A path is a terrain route on real roads with natural curvature. If it is a long straight line (avenue or highway), then our approximation will allow us to calculate the route exactly in percentage terms.

If the road crossing the landfill is curved enough, such an approximation will be incorrect. But the curved parts in the Google Maps route itself are usually short, and the errors in their calculation will not affect the result.

```
from shapely.geometry import LineString, Polygon
line = LineString(point1, point2)
part_outside_len = float(line.difference(polygon).length) / float(line.length)
```

To be honest, I did not compare these two methods. I have been using them for more than a year, both work without failures. I decided not to paint their implementation in detail. Instead, he opened access to his library for working with geo. Liba can also use regular geocoding, including with efficient caching. Issues and pull-requests are welcome!

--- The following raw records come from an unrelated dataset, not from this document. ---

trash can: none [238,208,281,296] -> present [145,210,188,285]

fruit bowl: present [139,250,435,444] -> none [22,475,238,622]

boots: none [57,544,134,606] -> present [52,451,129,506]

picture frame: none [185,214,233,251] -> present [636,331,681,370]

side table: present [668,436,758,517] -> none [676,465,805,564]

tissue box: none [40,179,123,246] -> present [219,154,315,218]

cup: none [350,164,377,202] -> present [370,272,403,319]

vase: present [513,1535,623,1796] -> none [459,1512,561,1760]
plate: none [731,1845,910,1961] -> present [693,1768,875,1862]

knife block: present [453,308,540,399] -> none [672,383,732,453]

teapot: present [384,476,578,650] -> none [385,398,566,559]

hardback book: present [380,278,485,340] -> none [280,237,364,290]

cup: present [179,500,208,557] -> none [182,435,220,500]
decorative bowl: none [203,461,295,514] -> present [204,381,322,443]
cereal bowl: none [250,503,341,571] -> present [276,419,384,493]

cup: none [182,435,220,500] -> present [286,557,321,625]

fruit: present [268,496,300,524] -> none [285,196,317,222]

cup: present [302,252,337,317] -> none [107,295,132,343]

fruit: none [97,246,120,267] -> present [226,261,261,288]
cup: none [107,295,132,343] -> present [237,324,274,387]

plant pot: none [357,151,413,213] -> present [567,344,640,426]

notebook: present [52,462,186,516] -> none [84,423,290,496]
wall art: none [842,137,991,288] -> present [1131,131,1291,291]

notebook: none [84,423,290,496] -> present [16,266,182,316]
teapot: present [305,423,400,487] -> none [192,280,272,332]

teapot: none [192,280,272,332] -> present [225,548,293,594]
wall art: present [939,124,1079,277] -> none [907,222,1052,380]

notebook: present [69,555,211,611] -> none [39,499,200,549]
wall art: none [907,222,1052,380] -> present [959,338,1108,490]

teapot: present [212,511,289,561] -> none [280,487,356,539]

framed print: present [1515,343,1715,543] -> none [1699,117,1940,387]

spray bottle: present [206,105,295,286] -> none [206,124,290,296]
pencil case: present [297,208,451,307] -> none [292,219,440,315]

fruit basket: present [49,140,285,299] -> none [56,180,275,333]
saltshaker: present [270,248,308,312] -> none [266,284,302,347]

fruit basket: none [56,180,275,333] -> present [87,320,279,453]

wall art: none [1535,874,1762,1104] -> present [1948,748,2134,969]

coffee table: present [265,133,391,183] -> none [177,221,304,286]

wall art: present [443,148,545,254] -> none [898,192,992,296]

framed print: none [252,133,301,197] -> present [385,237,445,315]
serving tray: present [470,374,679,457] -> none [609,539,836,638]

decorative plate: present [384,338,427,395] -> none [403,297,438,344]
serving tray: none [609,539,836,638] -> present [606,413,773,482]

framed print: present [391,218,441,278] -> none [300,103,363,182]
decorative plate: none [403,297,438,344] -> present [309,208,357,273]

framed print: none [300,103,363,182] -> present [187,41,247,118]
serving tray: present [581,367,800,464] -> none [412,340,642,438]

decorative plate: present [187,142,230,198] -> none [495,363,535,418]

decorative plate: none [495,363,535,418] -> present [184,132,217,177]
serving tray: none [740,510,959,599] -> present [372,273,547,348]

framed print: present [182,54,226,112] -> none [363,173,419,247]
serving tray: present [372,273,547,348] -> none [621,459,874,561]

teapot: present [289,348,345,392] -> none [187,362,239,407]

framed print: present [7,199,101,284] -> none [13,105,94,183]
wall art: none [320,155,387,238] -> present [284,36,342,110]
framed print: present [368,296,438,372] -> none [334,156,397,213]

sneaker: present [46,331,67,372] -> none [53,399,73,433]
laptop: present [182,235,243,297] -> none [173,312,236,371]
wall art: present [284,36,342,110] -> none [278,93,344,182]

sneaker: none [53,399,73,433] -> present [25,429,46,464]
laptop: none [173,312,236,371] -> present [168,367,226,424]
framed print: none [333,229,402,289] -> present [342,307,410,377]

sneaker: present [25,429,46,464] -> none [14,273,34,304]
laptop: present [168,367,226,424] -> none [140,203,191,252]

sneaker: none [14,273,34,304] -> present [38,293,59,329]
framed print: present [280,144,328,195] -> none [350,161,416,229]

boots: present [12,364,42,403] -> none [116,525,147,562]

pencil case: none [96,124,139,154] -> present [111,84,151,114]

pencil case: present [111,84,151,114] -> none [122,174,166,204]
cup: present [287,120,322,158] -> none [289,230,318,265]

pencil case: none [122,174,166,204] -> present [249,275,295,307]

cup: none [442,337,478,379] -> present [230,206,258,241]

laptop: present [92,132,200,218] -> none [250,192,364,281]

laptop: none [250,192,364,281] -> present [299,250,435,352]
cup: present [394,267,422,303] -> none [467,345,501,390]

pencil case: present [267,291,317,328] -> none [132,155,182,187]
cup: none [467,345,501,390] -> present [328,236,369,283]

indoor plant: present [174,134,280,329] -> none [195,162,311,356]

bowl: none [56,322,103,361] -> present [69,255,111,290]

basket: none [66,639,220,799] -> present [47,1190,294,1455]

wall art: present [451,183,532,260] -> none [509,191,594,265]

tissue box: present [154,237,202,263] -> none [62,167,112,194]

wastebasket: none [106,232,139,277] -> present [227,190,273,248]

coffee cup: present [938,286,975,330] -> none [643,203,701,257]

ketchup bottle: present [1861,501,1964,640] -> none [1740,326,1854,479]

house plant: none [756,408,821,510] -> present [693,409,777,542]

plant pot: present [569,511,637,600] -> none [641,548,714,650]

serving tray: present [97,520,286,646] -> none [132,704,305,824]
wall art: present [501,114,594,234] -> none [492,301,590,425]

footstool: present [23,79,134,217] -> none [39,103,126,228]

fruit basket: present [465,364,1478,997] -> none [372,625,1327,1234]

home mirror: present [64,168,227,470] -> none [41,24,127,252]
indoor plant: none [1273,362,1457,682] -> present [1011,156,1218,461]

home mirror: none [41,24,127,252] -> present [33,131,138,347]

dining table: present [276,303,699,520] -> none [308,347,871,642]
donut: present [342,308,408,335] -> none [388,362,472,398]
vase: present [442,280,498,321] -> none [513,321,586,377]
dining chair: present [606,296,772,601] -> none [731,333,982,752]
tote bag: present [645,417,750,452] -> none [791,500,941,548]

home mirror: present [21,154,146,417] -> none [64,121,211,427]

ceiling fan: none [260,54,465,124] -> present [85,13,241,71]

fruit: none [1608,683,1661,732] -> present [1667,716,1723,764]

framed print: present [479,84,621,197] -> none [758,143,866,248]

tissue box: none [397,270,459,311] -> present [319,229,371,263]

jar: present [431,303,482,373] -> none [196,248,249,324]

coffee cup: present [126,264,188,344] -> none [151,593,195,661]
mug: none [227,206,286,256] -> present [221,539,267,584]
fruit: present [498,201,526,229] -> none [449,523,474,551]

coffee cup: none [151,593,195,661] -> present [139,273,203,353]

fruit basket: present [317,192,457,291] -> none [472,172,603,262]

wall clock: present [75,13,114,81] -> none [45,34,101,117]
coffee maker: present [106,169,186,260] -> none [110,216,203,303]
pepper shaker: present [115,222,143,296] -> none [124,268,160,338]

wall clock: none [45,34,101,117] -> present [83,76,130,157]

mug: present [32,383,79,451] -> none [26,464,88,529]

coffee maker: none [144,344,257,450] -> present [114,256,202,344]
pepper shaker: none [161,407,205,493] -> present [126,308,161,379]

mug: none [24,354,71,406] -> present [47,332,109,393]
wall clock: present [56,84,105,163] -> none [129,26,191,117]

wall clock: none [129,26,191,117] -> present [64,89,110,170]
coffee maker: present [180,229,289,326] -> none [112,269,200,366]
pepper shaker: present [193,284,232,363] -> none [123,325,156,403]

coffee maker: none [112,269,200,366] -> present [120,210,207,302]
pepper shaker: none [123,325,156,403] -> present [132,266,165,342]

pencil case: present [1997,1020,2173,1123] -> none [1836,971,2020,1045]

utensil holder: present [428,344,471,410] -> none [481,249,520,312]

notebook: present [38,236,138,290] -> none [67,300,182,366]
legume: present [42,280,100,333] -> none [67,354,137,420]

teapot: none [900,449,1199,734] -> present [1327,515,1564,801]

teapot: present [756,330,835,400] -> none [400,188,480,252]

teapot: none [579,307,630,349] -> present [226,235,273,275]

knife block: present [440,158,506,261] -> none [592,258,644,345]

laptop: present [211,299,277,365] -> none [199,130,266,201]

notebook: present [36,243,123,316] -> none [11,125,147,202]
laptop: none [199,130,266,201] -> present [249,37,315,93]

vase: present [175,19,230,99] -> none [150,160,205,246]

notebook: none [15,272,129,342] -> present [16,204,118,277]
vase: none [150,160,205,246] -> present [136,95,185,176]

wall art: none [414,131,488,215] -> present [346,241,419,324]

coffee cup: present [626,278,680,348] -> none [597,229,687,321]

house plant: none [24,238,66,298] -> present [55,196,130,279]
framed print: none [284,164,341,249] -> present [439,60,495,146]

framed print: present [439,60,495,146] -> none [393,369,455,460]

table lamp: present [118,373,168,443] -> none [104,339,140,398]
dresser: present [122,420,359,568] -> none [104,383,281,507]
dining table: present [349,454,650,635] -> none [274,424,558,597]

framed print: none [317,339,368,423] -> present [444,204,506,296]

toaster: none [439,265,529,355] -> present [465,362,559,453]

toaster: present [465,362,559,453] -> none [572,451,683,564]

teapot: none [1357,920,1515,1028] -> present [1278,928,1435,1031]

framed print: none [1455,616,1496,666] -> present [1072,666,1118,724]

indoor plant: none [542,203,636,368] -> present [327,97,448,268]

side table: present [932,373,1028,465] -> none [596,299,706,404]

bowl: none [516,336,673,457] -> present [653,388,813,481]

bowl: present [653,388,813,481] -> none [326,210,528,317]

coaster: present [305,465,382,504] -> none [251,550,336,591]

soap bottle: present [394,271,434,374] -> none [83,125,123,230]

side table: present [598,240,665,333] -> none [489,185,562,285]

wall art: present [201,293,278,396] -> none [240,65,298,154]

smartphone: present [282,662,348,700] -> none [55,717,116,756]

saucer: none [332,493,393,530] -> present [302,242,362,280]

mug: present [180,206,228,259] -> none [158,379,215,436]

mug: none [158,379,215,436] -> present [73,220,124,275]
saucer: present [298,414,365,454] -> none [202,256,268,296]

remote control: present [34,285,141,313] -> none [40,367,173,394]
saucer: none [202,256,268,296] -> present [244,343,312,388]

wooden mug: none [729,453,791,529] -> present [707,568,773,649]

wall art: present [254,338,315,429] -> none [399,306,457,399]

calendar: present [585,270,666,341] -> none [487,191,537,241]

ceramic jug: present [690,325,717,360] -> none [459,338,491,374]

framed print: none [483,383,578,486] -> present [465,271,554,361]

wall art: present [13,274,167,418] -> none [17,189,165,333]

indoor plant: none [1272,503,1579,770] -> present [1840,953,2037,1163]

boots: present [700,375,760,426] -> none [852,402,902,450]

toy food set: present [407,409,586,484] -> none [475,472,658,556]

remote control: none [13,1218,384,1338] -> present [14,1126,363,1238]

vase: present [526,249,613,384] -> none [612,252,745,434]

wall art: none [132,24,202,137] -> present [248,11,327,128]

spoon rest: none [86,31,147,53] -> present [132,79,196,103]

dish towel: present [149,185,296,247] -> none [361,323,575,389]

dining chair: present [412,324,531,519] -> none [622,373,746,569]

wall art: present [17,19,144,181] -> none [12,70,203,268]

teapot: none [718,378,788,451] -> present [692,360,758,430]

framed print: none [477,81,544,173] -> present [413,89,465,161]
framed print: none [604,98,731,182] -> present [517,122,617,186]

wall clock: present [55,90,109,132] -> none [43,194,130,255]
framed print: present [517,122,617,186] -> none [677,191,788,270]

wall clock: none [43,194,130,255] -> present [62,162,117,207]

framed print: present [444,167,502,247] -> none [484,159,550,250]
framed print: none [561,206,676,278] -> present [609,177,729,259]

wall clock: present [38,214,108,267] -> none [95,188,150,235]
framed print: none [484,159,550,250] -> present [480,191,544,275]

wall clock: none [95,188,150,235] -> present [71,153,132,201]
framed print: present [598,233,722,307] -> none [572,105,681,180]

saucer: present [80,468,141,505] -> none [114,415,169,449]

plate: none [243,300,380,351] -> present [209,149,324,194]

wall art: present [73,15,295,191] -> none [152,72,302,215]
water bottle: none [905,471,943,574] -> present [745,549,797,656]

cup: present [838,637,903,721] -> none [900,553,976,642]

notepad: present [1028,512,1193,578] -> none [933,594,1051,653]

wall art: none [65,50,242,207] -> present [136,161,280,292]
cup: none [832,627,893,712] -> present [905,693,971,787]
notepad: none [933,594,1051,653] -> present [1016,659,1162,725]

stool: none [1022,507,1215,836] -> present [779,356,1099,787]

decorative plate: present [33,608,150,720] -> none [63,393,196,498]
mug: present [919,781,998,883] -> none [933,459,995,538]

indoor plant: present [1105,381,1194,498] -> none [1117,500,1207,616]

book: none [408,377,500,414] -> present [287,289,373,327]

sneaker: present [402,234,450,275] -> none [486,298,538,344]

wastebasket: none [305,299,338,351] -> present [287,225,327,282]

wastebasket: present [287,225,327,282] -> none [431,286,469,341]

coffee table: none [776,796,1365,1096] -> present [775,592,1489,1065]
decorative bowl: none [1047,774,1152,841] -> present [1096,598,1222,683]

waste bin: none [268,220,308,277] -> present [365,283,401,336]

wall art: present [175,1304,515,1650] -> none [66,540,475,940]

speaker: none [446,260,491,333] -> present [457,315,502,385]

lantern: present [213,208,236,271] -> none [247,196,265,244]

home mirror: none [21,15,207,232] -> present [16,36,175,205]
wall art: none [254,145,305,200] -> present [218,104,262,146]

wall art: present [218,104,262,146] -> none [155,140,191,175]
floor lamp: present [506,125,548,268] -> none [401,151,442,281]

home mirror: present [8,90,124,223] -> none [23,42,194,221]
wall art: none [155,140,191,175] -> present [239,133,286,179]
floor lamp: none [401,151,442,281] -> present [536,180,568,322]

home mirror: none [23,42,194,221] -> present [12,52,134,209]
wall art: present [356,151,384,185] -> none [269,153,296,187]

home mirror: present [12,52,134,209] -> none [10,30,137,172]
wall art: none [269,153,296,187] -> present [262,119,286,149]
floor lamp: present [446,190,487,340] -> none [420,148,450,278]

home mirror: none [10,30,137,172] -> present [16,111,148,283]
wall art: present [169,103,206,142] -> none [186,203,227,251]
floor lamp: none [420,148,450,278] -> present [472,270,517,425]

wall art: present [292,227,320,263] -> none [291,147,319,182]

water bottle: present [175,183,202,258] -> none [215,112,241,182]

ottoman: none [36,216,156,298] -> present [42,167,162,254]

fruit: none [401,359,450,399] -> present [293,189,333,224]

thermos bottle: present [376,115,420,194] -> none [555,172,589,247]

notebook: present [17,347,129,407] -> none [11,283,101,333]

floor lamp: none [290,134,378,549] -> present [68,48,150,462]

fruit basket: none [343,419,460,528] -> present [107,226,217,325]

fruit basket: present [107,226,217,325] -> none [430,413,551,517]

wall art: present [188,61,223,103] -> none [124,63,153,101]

## Part two. Save Reverse Geocoding Requests

Often we need to determine the addresses of points that are nearby and correspond to one object in the real world. Each time, making a request to an external geocoding system is not cool, and here the question of caching reasonably arises.

Typically, the client sends the coordinates with excessive accuracy, for example, 59.80447691, 30.39570337. But how many signs in the fractional part will be significant for us?

For the lazy and in a hurry, the answer is four. For everyone else, see the explanation below.

#### First, a little geography.

- The equator is 40,075.696 km long, and it is zero latitude.
- Meridians are lines of longitude, perpendicular to lines of latitude. The length of any meridian is 40,008.55 km
- Degree of latitude – 40,008.55 km / 360 = 111.134861111 km. So, one hundredth gives a change of about a kilometer, and one ten thousandth gives a change of 10 meters.
- The circumference of the line of latitude decreases from the equator, and is multiplied by the cosine of the angle of latitude, therefore, for 60 degrees of latitude (latitude of St. Petersburg), the length is less than exactly 2 times less. Then the degree of longitude is 40,075.696 * 0.5 / 360 = 55.66066888 km, or one ten thousandth is 5 meters.

An error of 1/10000 degrees gives a rectangle of error of 5-10 by 10 meters. This will allow us to exactly “get” into the building, as the building is much larger than the point. And if, due to an error, the point does not fall into the building, Google will still determine the closest to it.

Rounding up to three characters is risky, accuracy is already significantly reduced. And up to five – it makes no sense, because the accuracy of GPS-transmitters does not exceed just a few meters.

Thus, if there is a value in the cache with the key “address: 59.8045,30.3957”, then all coordinates, when rounded to 4 characters, the same key is obtained, correspond to one geocoded address. We make fewer requests – we work faster and pay less for using the geocoding service. Profit!